If you've noticed faster Internet speeds where you live or work, thank Google (GOOGL 0.35%) (GOOG 0.37%) Fiber.

According to Akamai Technologies' (AKAM 0.39%) most recent "State of the Internet" report, all 50 U.S. states saw a better than 10% year-over-year increase in connection speeds. Delaware saw the biggest boost, with a 50% average jump, while North Carolina's 16% improvement ranked worst.

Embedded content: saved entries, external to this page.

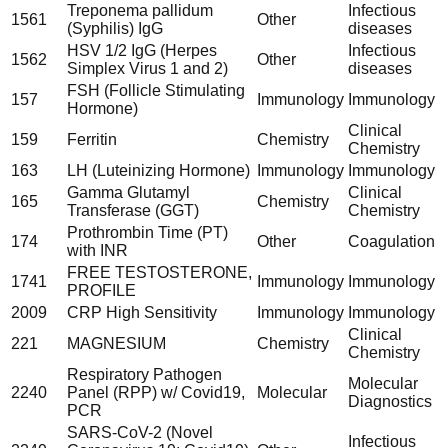
Treponema pallidum
Infectious
1561
Other
(Syphilis) IgG
diseases
HSV 1/2 IgG (Herpes
Infectious
1562
Other
Simplex Virus 1 and 2)
diseases
FSH (Follicle Stimulating
157
Immunology
Immunology
Hormone)
Clinical
159
Ferritin
Chemistry
Chemistry
163
LH (Luteinizing Hormone)
Immunology
Immunology
Gamma Glutamyl
Clinical
165
Chemistry
Transferase (GGT)
Chemistry
Prothrombin Time (PT)
174
Other
Coagulation
with INR
FREE TESTOSTERONE,
1741
Immunology
Immunology
PROFILE
2009
CRP High Sensitivity
Immunology
Immunology
Clinical
221
MAGNESIUM
Chemistry
Chemistry
Respiratory Pathogen
Molecular
2240
Panel (RPP) w/ Covid19,
Molecular
Diagnostics
PCR
SARS-CoV-2 (Novel
Infectious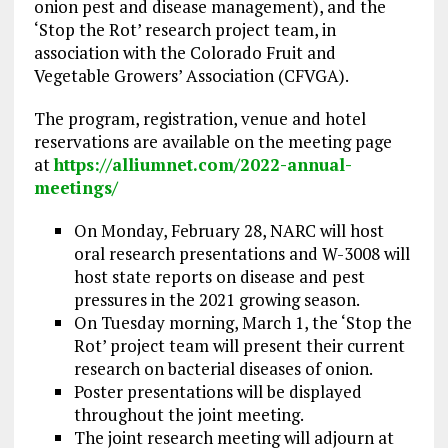
onion pest and disease management), and the
‘Stop the Rot’ research project team, in
association with the Colorado Fruit and
Vegetable Growers’ Association (CFVGA).
The program, registration, venue and hotel
reservations are available on the meeting page
at
https://alliumnet.com/2022-annual-
meetings/
On Monday, February 28, NARC will host
oral research presentations and W-3008 will
host state reports on disease and pest
pressures in the 2021 growing season.
On Tuesday morning, March 1, the ‘Stop the
Rot’ project team will present their current
research on bacterial diseases of onion.
Poster presentations will be displayed
throughout the joint meeting.
The joint research meeting will adjourn at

A look at Internet connectivity around the globe. Source: Akamai Technologies via TechCrunch.

Worldwide, average connection speeds rose above 4 megabits per second for the first time. In the U.S., connectivity above 10 MBPS has become increasingly common. Peak speeds top 50 MBPS on average in the 10 states with the fastest connections.

As a species, we're hungry for speedier, more reliable Internet access. Google Fiber is starting to fill that need here in the U.S., though signs point to a more accelerated rollout in the years ahead.

How shaming is making us better
Few cities actually have the service, of course. Kansas City and Provo, Utah, are among the lucky few. Austin, Texas, will get a greater share soon enough while Atlanta, Portland, Ore., Raleigh-Durham, and a handful of others eagerly await word. All told, Google has singled out seven cities as potential fiber sites.

In a way, it's public shaming without the finger-pointing. The very act of introducing gigabit fiber to communities has threatened incumbent telecoms because of the technology's game-changing potential. (Bloomberg cites FCC data that says Google Fiber is 47 times faster the average subscribed broadband speed of 21.2 MBPS.)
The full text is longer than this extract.